- **THE INPUT**
==========

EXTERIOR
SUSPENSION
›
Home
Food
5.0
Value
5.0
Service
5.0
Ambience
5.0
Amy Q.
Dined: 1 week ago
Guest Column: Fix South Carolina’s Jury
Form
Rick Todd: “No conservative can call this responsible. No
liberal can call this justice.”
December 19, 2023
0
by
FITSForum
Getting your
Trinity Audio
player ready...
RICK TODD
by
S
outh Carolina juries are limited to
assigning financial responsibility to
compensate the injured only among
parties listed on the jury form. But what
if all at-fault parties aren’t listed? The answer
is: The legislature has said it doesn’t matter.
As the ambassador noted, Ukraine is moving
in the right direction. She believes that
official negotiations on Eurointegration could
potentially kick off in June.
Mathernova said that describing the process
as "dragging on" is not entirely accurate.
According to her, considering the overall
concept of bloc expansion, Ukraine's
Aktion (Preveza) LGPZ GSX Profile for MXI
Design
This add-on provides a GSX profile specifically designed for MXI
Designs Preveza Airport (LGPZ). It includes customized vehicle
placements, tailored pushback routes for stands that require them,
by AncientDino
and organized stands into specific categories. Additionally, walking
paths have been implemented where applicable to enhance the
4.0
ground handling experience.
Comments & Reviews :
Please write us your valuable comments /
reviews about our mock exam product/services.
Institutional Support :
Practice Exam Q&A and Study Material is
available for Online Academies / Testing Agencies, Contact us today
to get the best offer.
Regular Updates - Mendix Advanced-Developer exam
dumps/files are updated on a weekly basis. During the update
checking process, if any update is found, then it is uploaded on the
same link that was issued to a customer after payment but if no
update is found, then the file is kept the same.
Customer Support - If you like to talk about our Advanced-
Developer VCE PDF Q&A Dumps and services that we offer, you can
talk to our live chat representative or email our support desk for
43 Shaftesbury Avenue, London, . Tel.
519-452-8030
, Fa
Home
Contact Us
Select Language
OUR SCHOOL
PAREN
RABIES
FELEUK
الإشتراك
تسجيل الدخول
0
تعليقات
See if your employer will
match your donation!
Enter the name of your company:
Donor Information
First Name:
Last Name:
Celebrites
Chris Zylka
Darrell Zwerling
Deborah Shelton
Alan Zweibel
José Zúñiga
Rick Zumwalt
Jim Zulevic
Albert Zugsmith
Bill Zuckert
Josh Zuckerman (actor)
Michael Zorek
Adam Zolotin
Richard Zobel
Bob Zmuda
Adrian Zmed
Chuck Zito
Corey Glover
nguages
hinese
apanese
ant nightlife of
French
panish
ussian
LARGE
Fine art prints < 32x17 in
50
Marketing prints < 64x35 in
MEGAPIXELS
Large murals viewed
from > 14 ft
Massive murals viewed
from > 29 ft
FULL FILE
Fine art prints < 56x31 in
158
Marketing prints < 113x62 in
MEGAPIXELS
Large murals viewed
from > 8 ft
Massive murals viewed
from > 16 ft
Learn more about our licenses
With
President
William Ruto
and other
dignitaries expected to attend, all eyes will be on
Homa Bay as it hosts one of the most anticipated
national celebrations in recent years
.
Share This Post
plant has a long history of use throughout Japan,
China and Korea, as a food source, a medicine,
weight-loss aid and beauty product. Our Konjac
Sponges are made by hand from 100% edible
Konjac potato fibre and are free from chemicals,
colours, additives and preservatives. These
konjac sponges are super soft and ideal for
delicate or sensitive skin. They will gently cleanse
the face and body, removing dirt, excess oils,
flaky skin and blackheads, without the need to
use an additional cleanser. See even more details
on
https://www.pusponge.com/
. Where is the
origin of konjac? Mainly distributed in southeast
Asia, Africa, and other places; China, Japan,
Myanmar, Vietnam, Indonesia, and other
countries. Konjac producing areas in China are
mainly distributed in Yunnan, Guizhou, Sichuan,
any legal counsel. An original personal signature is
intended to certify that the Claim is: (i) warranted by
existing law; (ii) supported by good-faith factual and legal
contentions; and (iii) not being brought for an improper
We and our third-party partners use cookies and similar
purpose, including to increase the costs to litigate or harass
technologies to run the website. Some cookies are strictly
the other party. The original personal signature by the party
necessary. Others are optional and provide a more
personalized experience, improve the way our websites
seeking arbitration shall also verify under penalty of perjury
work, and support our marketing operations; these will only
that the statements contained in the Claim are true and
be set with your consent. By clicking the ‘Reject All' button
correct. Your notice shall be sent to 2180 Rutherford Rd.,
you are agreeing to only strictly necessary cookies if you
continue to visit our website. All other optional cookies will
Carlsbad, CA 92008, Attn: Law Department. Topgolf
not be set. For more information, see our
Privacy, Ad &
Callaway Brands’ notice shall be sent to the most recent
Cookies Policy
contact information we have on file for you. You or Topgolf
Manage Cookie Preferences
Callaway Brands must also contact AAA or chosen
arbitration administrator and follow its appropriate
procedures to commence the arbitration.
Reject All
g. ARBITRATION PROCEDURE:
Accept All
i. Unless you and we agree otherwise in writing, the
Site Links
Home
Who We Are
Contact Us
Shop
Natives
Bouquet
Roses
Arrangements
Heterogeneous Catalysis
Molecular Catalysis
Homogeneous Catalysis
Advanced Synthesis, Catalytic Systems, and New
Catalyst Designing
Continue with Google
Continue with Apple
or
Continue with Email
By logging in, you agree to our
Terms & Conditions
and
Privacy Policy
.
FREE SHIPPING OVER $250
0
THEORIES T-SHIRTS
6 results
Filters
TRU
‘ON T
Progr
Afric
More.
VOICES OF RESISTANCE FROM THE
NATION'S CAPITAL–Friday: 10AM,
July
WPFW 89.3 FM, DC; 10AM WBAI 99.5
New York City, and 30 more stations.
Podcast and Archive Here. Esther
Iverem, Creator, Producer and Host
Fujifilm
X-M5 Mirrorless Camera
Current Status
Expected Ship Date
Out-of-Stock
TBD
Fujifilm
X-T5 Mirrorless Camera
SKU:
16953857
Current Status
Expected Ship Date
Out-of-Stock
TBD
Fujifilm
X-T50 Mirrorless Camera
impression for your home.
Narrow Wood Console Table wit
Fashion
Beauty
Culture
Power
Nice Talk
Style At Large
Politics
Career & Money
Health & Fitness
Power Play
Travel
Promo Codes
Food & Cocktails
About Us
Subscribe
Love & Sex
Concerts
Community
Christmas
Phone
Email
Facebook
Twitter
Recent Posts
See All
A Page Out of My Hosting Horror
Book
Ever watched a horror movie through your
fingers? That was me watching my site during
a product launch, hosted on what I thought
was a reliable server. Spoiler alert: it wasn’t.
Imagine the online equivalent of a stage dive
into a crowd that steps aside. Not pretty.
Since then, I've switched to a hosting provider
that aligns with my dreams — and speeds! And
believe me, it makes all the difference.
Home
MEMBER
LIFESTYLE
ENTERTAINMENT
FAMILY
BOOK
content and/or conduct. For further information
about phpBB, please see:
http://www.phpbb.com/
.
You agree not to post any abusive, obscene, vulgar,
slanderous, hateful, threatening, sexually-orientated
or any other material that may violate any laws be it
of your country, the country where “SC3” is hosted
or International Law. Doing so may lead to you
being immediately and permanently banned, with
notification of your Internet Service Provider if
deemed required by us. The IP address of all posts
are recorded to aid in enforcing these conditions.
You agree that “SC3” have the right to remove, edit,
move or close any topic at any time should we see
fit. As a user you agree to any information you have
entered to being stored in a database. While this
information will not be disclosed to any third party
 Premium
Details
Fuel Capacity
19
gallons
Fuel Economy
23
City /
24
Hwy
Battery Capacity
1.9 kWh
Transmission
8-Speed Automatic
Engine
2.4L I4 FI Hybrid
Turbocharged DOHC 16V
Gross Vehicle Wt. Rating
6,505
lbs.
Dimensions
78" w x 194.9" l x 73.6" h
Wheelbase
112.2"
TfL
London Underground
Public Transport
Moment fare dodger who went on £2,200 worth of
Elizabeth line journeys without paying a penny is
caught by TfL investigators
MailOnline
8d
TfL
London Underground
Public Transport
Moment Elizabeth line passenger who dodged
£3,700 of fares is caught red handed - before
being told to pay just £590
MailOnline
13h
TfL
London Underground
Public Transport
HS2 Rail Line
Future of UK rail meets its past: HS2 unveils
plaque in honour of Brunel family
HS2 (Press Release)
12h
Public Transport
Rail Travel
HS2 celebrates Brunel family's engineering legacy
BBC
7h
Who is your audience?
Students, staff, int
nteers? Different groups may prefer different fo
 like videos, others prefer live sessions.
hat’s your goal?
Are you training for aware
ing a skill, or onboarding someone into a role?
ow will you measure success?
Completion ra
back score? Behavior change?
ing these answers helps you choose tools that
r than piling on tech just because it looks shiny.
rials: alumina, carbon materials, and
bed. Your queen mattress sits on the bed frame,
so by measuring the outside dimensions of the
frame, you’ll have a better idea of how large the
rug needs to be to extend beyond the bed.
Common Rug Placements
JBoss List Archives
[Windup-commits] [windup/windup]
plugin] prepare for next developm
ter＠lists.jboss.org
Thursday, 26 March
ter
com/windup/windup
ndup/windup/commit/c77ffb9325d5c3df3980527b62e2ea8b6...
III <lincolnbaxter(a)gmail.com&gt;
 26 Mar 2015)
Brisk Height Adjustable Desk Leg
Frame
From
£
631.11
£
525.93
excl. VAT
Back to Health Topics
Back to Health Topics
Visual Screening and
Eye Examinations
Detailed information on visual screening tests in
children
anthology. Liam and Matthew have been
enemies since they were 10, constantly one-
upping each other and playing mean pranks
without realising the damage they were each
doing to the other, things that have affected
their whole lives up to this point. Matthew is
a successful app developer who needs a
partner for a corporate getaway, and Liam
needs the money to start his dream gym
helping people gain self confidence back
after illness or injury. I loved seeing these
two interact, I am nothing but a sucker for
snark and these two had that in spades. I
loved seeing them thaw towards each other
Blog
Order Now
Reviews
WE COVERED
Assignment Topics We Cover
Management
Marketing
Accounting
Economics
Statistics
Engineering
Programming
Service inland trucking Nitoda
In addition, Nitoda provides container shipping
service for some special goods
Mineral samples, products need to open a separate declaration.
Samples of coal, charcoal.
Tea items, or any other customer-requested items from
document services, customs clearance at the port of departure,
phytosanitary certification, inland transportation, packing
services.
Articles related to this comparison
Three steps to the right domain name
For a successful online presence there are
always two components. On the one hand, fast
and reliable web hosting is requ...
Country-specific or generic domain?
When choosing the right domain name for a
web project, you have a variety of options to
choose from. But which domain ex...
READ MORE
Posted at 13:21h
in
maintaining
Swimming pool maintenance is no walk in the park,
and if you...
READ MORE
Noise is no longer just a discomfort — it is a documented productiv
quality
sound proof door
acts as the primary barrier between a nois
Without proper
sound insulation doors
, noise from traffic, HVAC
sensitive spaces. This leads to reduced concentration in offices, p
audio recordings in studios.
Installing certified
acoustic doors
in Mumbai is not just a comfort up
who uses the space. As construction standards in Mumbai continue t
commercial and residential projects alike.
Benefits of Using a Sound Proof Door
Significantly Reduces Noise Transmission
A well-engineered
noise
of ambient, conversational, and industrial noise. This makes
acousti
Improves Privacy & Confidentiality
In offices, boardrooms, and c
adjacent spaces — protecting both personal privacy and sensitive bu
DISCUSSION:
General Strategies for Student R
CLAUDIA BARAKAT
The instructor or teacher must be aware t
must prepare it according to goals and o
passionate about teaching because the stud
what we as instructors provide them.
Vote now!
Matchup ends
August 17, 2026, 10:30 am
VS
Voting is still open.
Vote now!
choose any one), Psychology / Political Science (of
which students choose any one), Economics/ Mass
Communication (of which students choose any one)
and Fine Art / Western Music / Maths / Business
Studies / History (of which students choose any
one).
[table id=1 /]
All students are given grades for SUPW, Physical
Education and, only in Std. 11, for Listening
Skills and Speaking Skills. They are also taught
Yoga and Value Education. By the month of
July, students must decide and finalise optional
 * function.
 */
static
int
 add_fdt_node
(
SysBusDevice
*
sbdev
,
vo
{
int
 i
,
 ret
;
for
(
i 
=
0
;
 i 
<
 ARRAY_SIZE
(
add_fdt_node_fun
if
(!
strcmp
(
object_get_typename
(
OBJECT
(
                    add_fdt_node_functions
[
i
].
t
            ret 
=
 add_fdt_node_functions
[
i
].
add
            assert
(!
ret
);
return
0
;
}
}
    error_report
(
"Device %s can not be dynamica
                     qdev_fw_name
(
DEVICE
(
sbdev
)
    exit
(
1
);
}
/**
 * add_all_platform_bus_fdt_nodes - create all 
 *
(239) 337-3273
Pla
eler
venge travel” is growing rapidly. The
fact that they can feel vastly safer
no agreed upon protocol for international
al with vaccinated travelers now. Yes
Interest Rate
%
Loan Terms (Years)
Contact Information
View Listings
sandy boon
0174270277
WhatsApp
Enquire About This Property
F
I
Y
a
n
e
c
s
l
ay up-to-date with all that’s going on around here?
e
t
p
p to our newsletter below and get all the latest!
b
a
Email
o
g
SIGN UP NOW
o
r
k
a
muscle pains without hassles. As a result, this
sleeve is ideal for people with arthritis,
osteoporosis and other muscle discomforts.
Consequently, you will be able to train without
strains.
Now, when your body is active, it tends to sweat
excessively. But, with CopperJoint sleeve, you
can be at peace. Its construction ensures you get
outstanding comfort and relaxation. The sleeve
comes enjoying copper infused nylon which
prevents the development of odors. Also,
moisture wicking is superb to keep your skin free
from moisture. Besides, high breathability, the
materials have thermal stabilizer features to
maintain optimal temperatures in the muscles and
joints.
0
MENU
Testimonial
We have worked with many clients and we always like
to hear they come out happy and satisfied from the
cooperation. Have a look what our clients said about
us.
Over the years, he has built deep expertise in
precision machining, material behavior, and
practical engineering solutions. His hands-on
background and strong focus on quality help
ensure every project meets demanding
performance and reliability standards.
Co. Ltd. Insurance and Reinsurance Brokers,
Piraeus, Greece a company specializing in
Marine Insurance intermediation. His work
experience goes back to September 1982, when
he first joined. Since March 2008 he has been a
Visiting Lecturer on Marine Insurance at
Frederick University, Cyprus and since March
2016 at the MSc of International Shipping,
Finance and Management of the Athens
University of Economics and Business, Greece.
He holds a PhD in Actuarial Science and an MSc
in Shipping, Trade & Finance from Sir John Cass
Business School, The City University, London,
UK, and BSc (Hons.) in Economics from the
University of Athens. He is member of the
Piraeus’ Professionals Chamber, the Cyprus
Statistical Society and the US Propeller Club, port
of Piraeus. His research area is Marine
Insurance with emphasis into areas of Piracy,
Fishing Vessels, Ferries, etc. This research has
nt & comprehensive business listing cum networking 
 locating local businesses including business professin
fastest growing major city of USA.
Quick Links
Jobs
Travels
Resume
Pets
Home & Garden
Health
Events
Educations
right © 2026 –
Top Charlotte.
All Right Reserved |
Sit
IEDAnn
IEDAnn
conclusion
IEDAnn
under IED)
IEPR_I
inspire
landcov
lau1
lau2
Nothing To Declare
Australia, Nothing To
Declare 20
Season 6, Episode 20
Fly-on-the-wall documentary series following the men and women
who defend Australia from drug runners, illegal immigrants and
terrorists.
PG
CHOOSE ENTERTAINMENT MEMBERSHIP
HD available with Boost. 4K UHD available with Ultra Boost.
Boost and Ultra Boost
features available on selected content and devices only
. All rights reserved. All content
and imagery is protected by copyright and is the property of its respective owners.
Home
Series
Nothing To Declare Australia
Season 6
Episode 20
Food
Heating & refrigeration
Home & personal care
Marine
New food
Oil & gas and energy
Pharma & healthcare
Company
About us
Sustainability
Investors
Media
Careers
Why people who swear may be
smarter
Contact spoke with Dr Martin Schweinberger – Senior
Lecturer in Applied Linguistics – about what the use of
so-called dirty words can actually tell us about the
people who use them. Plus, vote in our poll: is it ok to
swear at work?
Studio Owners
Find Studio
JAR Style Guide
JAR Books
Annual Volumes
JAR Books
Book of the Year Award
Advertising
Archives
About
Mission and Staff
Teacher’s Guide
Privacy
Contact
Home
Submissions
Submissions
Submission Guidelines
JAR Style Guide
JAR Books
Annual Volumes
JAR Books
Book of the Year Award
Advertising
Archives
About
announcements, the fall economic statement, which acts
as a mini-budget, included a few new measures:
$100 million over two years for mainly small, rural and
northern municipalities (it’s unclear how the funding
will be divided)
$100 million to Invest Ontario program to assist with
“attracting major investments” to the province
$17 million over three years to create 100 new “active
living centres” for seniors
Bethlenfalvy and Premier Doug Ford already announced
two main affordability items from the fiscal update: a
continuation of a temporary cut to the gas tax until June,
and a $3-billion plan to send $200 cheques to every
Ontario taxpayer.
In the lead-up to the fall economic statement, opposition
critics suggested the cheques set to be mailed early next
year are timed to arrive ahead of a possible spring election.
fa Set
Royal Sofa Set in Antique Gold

==========

- **EXERCISE DETAILS**
Give back exactly the lines above starting at the line where "We have worked" appears and ending at the line where "precision machining, material behavior, and" appears, both included, with no other lines.

- **YOUR RESPONSE**
We have worked with many clients and we always like
to hear they come out happy and satisfied from the
cooperation. Have a look what our clients said about
us.
Over the years, he has built deep expertise in
precision machining, material behavior, and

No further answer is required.